Луиза приезжает вечером, как всегда, неожиданно, без звонка. Звонить сюда бесполезно: линия всегда занята, и старый телефон на стойке у портье медленно зарастает пылью. Майр никогда не слышал, чтобы телефон звонил, и не видел, чтобы кто-нибудь, даже сам портье, разговаривал по нему.
Луиза без церемоний вытаскивает из Майровой койки Еванжелину, вдову жестянщика Клисса — бабу в соку, с налитой грудью и широким задом. Жестянщик не вернулся с войны, оставив безутешную вдовушку самой устраивать свою жизнь и жизнь двоих детей. Именно этим, как считает сама Еванжелина, она сейчас и занимается, оседлав Майра и царапая его грудь хищно скрюченными – как и положено, когда испытываешь подлинную страсть, уверена Еванжелина – пальцами.
Еванжелина — женщина с сильными руками, горячим сердцем и открытой душой; она ищет того, с кем можно разделить заботы о детях, мастерской и лавке, оставшихся от мужа. Сегодня ей кажется, что Майр — это именно то, что нужно, и она самозабвенно старается, чтобы это понял и сам Майр.
У Еванжелины роскошные черные кудри — вот за них-то Луиза и тащит ее до самой двери, не обращая внимания на визгливые проклятья и угрозы, и спускает вдову с лестницы, не особенно заботясь о том, чтобы та ничего не сломала, скатившись к стойке внизу. Одежду соблазнительницы — цыганисто-бесстыжее черно-красное платье, чулки-сетку и алый пояс с подвязками — собрав с пола, ворохом швыряет вдогонку. Вдова приземляется на обширный зад, причитает и что-то еще кричит, взывая к небесам и бессовестной скотине Майру, но Луиза закрывает дверь, отсекая крик, встает над потным и голым Майром, от которого пахнет вдовой, складывает на груди руки и приподнимает бровь.
Майр только разводит руками в ответ.
Под утро, после целой ночи крика, пощечин и прочих обязательных атрибутов выяснения отношений, они наконец занимаются любовью.
***
Потом Майр, не вылезая из постели, курит вонючую, смертельно крепкую русскую папиросу, и смотрит, как Луиза подмывается, стоя над старым оловянным тазом. Она тоже курит, и дым путается в ее растрепанных светлых кудряшках. Одна нога Луизы стоит на грубо сколоченном табурете; загорелые бедра и голени напряжены, ягодицы так и вовсе собраны в тугие клубки упругих мышц. Вода из кувшина плещет в подставленную лодочкой ладонь; ладонь ныряет в кудрявую тень лона и ожесточенно ходит там туда-сюда. Капли стекают по бедру, искрясь и опалесцируя в лучах рассветного солнца, прорывающихся сквозь ветхую рвань занавесок.

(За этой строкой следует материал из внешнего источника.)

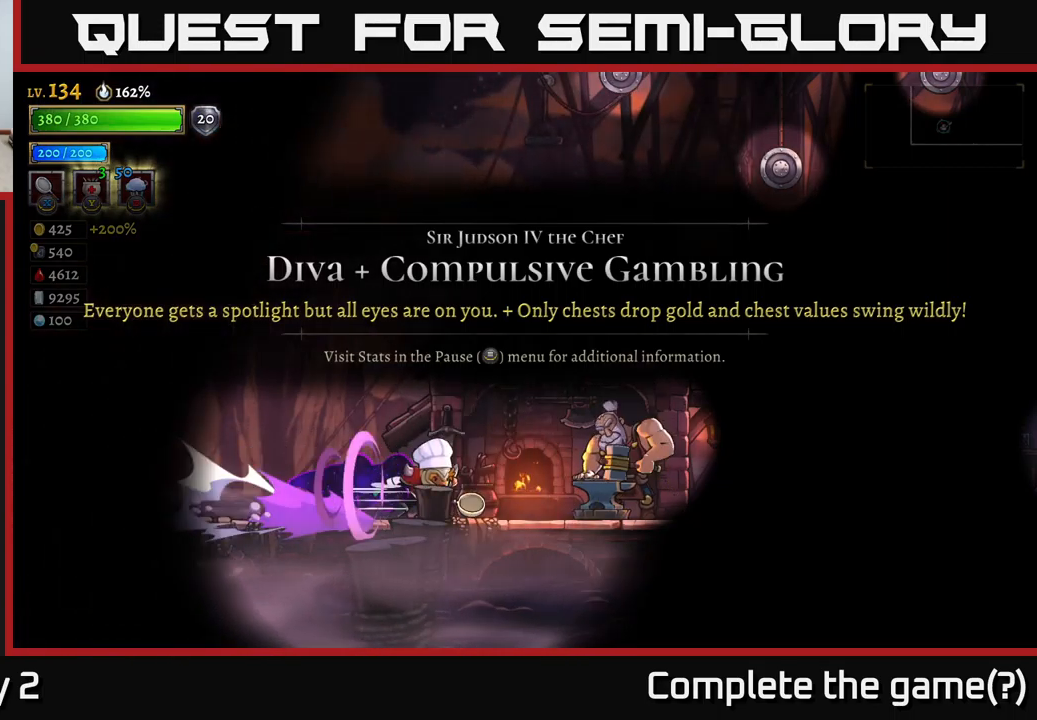
{"buttons": ["R2"], "left_stick": "right", "right_stick": "center", "events": []}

Вода уносит с собой все: пот и прель целого дня пути сюда по пыльному серпантину дороги от Гальорки на древнем рыдване, полном квохчущих кур и их языкастых хозяек; последние капли менструальной крови, в выцветшей безжизненности которой нет и следа того укоризненного сожаления о несостоявшейся — в который уже раз? — беременности, что случается обычно в первый день кровотечения; его, Майра, семя, вязкое от алкоголя и горьковато-бурое от бесчисленных выкуренных сигарет и сигар, трубок и папирос; невидимые глобулы вируса кроличьего энцефалита, передающегося половым путем, который Майр наверняка подхватил от местных шлюх, а если и нет — его не могла не привезти из распутной клоаки столицы сама Луиза.
Майр никогда не поверил бы, что все месяцы их периодических разлук она ни с кем не спала — а она никогда не пыталась его в этом разубеждать. Она была слишком красива, чтобы оставаться верной, и слишком страстна, чтобы отказывать себе в мужском внимании.
— Какой огромный, — слышит вдруг Майр и удивленно смотрит на свою подругу, готовый притворно смутиться и принять ее игру. Но Луиза смотрит не на него, а в окно.
— Твой Камертон, — поясняет она. — Никак не могу поверить, что ты строишь его.
С глиняным кувшином в руках Луиза похожа на натурщиц, которые ежедневно застывают в причудливых позах в светлых студиях художественного факультета, окруженные первокурсниками, сосредоточенно пачкающими листы рисовой бумаги сажей и сангиной. Простыни, на которых лежит Майр, похожи на неудачный набросок начинающего художника: скомканные, влажные от пота, покрытые цветными пятнами случившейся не вовремя страсти и пропитанные запахами удовлетворенной похоти — женской и мужской.
Майр смотрит на Луизу, и у него встает, крепко и хорошо, как всегда встает на натурщиц, когда он проходит по галерее мимо открытых окон аудиторий. Луиза видит, как топорщится простынь над бедрами Майра, и грозит ему пальчиком: нет, не сейчас. Когда?хочет спросить он, но молчит и только смотрит, как его женщина приводит себя в порядок перед долгой, в целый день, дорогой — вниз по пыльному серпантину грунтовой дороги до вокзала в Гальорке, а оттуда — на экспрессе до самой столицы. Он видит, как Луиза улыбается краешком губ, не выпуская сигарету. Глаза ее блестят — не то от дыма, не то от слез, но когда она оборачивается к нему, отставив кувшин и растирая бедра и пах полотенцем, глаза уже сухи и полны иронии.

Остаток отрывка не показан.